** GIVEN DATA follows **

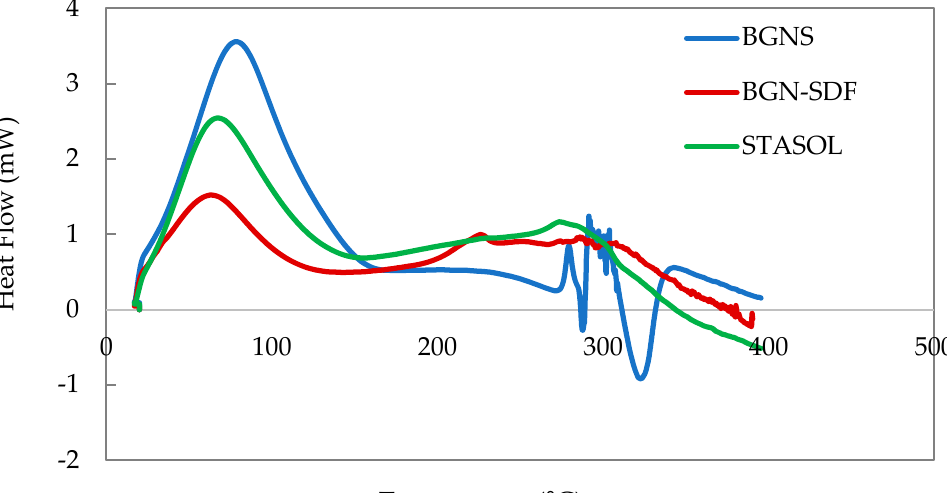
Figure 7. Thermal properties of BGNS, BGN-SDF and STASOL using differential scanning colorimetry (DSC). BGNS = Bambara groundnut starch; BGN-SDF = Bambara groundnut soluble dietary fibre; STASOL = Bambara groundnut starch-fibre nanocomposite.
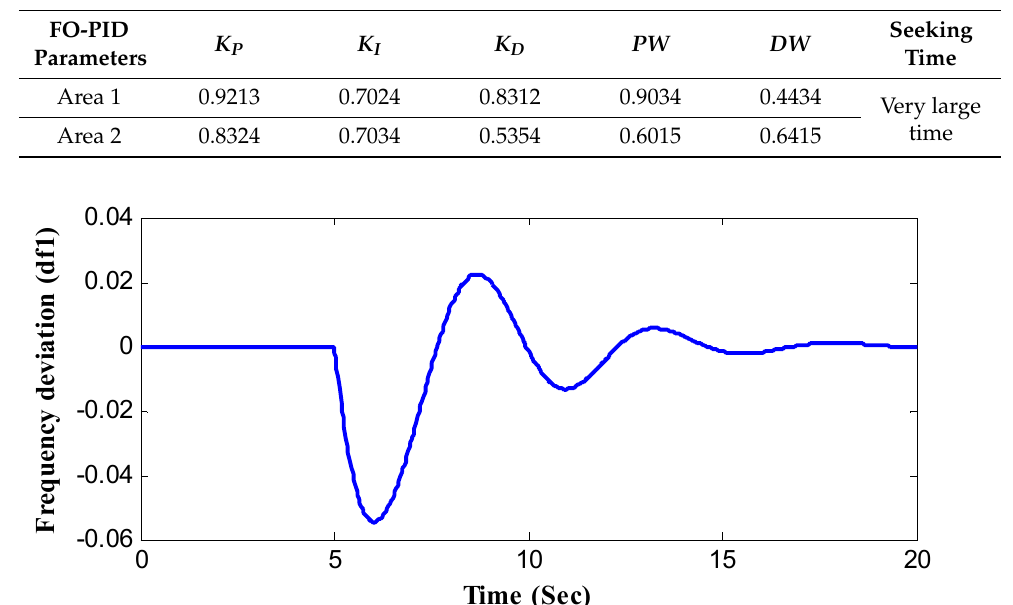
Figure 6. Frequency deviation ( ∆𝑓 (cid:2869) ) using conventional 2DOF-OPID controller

** End of GIVEN DATA **
** GIVEN DATA follows **

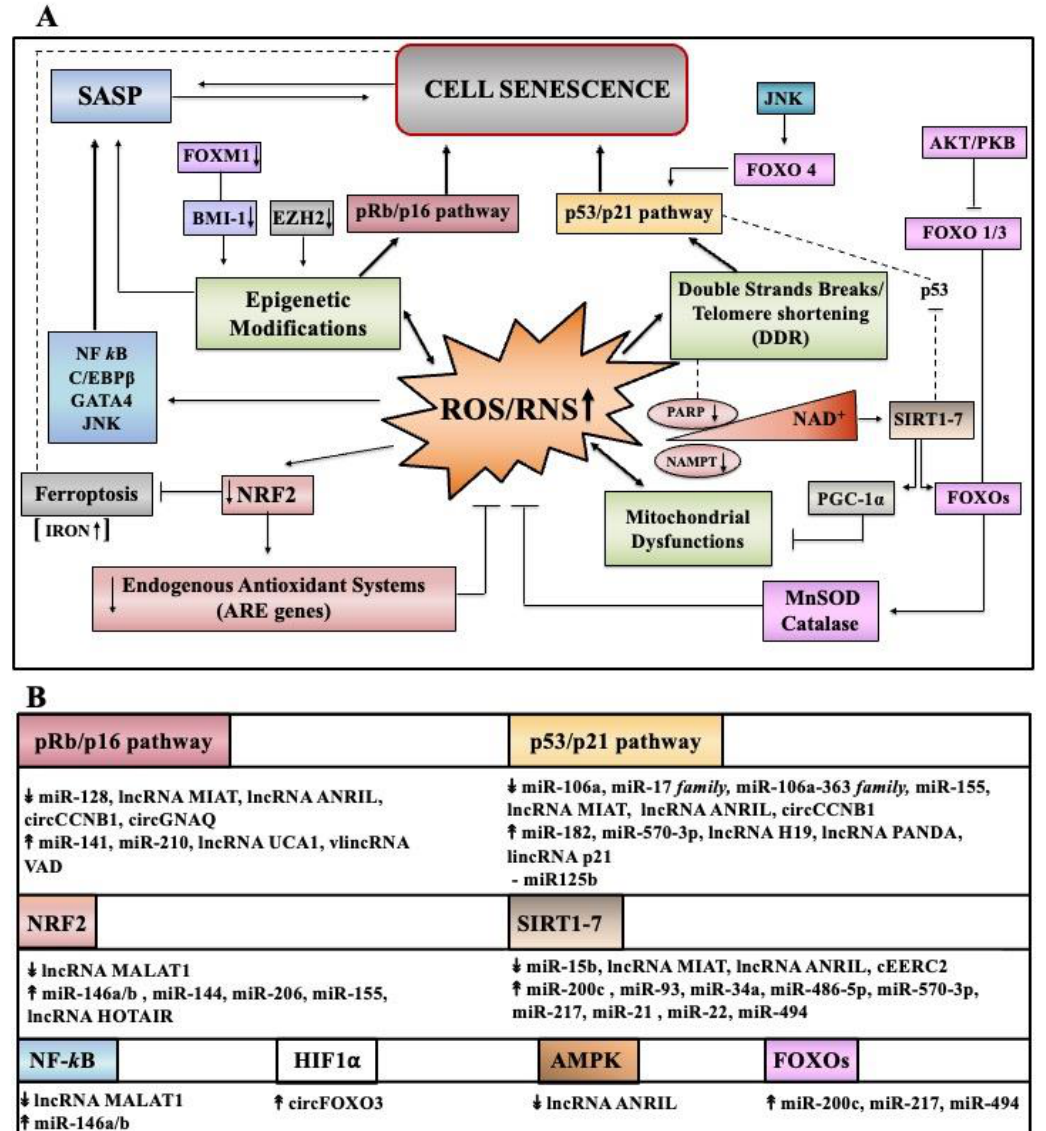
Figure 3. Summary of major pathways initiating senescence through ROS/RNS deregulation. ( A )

** End of GIVEN DATA **
** GIVEN DATA follows **

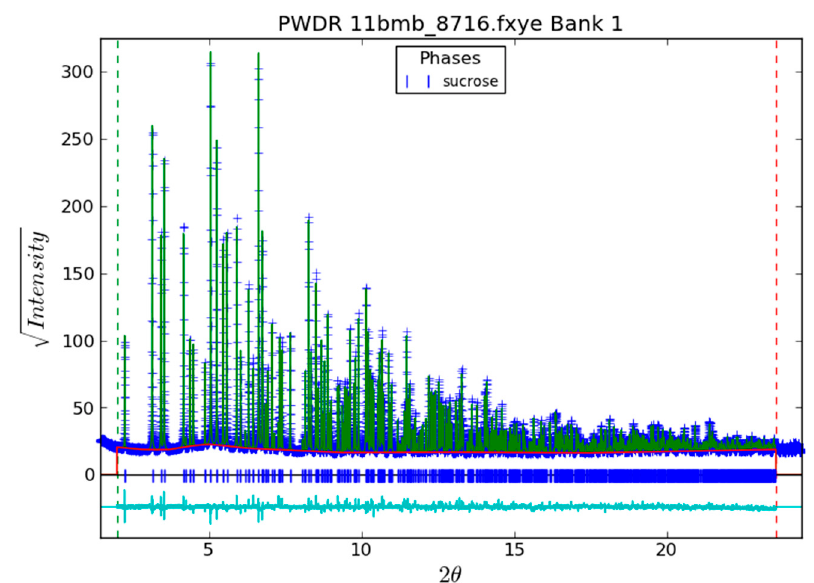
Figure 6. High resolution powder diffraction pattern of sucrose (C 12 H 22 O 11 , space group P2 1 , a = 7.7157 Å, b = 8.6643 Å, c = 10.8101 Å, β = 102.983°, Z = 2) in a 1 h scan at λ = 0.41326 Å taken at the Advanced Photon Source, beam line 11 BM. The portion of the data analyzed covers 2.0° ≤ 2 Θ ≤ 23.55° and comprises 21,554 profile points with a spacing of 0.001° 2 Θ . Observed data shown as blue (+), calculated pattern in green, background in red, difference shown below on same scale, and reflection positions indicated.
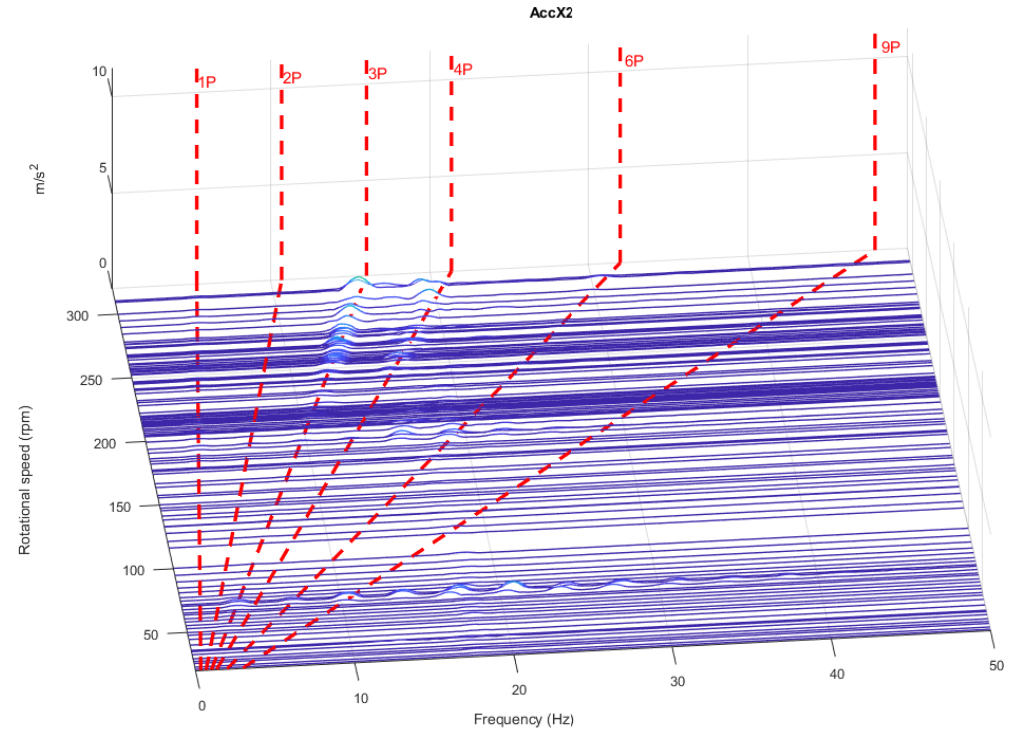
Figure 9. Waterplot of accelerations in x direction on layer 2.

** End of GIVEN DATA **

### DIRECTIONS FOR THIS TASK:
Starting at the line containing "Figure 6. High" and stopping at the line containing "Figure 9. Waterplot", output every line above exactly, both ends included, with pictures omitted.

### WORKED SOLUTION:
Figure 6. High resolution powder diffraction pattern of sucrose (C 12 H 22 O 11 , space group P2 1 , a = 7.7157 Å, b = 8.6643 Å, c = 10.8101 Å, β = 102.983°, Z = 2) in a 1 h scan at λ = 0.41326 Å taken at the Advanced Photon Source, beam line 11 BM. The portion of the data analyzed covers 2.0° ≤ 2 Θ ≤ 23.55° and comprises 21,554 profile points with a spacing of 0.001° 2 Θ . Observed data shown as blue (+), calculated pattern in green, background in red, difference shown below on same scale, and reflection positions indicated.
Figure 9. Waterplot of accelerations in x direction on layer 2.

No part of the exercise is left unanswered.